# Exercise directions
Please print the listing that follows word for word, but skip any pictures it holds.

+---+

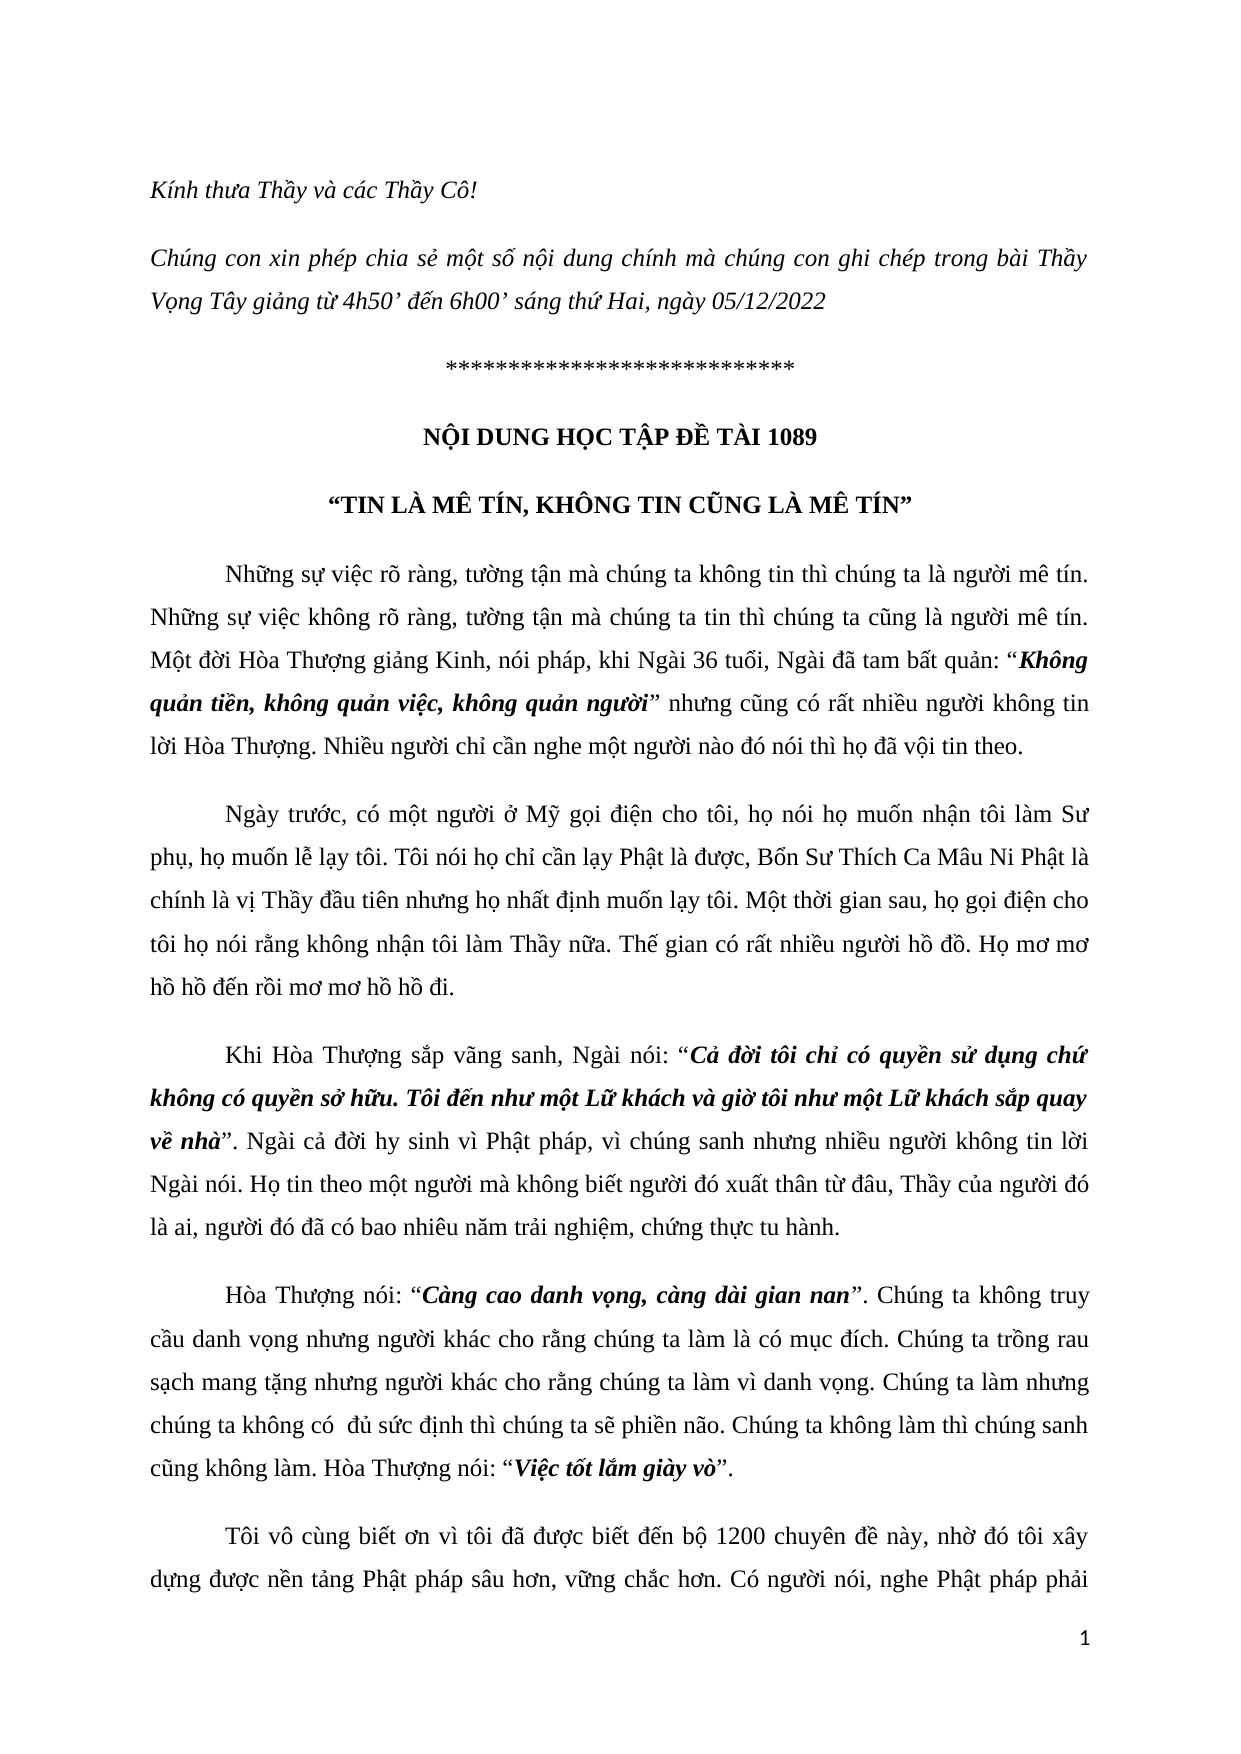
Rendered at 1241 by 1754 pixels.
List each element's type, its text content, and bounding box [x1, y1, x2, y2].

text “TIN LÀ MÊ TÍN, KHÔNG TIN CŨNG LÀ MÊ TÍN” [150, 491, 1090, 519]
text **************************** [150, 354, 1090, 383]
text NỘI DUNG HỌC TẬP ĐỀ TÀI 1089 [150, 422, 1090, 451]
text Kính thưa Thầy và các Thầy Cô! [150, 175, 1090, 204]
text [150, 1521, 1090, 1593]
text Những sự việc rõ ràng, tường tận mà chúng ta không tin thì chúng ta là người mê tín. Những sự việc không rõ ràng, tường tận mà chúng ta tin thì chúng ta cũng là người mê tín. Một đời Hòa Thượng giảng Kinh, nói pháp, khi Ngài 36 tuổi, Ngài đã tam bất quản: “Không quản tiền, không quản việc, không quản người” nhưng cũng có rất nhiều người không tin lời Hòa Thượng. Nhiều người chỉ cần nghe một người nào đó nói thì họ đã vội tin theo. [150, 559, 1090, 760]
text Ngày trước, có một người ở Mỹ gọi điện cho tôi, họ nói họ muốn nhận tôi làm Sư phụ, họ muốn lễ lạy tôi. Tôi nói họ chỉ cần lạy Phật là được, Bổn Sư Thích Ca Mâu Ni Phật là chính là vị Thầy đầu tiên nhưng họ nhất định muốn lạy tôi. Một thời gian sau, họ gọi điện cho tôi họ nói rằng không nhận tôi làm Thầy nữa. Thế gian có rất nhiều người hồ đồ. Họ mơ mơ hồ hồ đến rồi mơ mơ hồ hồ đi. [150, 799, 1090, 1001]
text Hòa Thượng nói: “Càng cao danh vọng, càng dài gian nan”. Chúng ta không truy cầu danh vọng nhưng người khác cho rằng chúng ta làm là có mục đích. Chúng ta trồng rau sạch mang tặng nhưng người khác cho rằng chúng ta làm vì danh vọng. Chúng ta làm nhưng chúng ta không có đủ sức định thì chúng ta sẽ phiền não. Chúng ta không làm thì chúng sanh cũng không làm. Hòa Thượng nói: “Việc tốt lắm giày vò”. [150, 1281, 1090, 1482]
text Chúng con xin phép chia sẻ một số nội dung chính mà chúng con ghi chép trong bài Thầy Vọng Tây giảng từ 4h50’ đến 6h00’ sáng thứ Hai, ngày 05/12/2022 [150, 243, 1090, 315]
text Khi Hòa Thượng sắp vãng sanh, Ngài nói: “Cả đời tôi chỉ có quyền sử dụng chứ không có quyền sở hữu. Tôi đến như một Lữ khách và giờ tôi như một Lữ khách sắp quay về nhà”. Ngài cả đời hy sinh vì Phật pháp, vì chúng sanh nhưng nhiều người không tin lời Ngài nói. Họ tin theo một người mà không biết người đó xuất thân từ đâu, Thầy của người đó là ai, người đó đã có bao nhiêu năm trải nghiệm, chứng thực tu hành. [150, 1040, 1090, 1241]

+---+

# Output for this exercise
Rendered at 1241 by 1754 pixels.
List each element's type, its text content, and bounding box [x1, y1, x2, y2].

text “TIN LÀ MÊ TÍN, KHÔNG TIN CŨNG LÀ MÊ TÍN” [150, 491, 1090, 519]
text **************************** [150, 354, 1090, 383]
text NỘI DUNG HỌC TẬP ĐỀ TÀI 1089 [150, 422, 1090, 451]
text Kính thưa Thầy và các Thầy Cô! [150, 175, 1090, 204]
text [150, 1521, 1090, 1593]
text Những sự việc rõ ràng, tường tận mà chúng ta không tin thì chúng ta là người mê tín. Những sự việc không rõ ràng, tường tận mà chúng ta tin thì chúng ta cũng là người mê tín. Một đời Hòa Thượng giảng Kinh, nói pháp, khi Ngài 36 tuổi, Ngài đã tam bất quản: “Không quản tiền, không quản việc, không quản người” nhưng cũng có rất nhiều người không tin lời Hòa Thượng. Nhiều người chỉ cần nghe một người nào đó nói thì họ đã vội tin theo. [150, 559, 1090, 760]
text Ngày trước, có một người ở Mỹ gọi điện cho tôi, họ nói họ muốn nhận tôi làm Sư phụ, họ muốn lễ lạy tôi. Tôi nói họ chỉ cần lạy Phật là được, Bổn Sư Thích Ca Mâu Ni Phật là chính là vị Thầy đầu tiên nhưng họ nhất định muốn lạy tôi. Một thời gian sau, họ gọi điện cho tôi họ nói rằng không nhận tôi làm Thầy nữa. Thế gian có rất nhiều người hồ đồ. Họ mơ mơ hồ hồ đến rồi mơ mơ hồ hồ đi. [150, 799, 1090, 1001]
text Hòa Thượng nói: “Càng cao danh vọng, càng dài gian nan”. Chúng ta không truy cầu danh vọng nhưng người khác cho rằng chúng ta làm là có mục đích. Chúng ta trồng rau sạch mang tặng nhưng người khác cho rằng chúng ta làm vì danh vọng. Chúng ta làm nhưng chúng ta không có đủ sức định thì chúng ta sẽ phiền não. Chúng ta không làm thì chúng sanh cũng không làm. Hòa Thượng nói: “Việc tốt lắm giày vò”. [150, 1281, 1090, 1482]
text Chúng con xin phép chia sẻ một số nội dung chính mà chúng con ghi chép trong bài Thầy Vọng Tây giảng từ 4h50’ đến 6h00’ sáng thứ Hai, ngày 05/12/2022 [150, 243, 1090, 315]
text Khi Hòa Thượng sắp vãng sanh, Ngài nói: “Cả đời tôi chỉ có quyền sử dụng chứ không có quyền sở hữu. Tôi đến như một Lữ khách và giờ tôi như một Lữ khách sắp quay về nhà”. Ngài cả đời hy sinh vì Phật pháp, vì chúng sanh nhưng nhiều người không tin lời Ngài nói. Họ tin theo một người mà không biết người đó xuất thân từ đâu, Thầy của người đó là ai, người đó đã có bao nhiêu năm trải nghiệm, chứng thực tu hành. [150, 1040, 1090, 1241]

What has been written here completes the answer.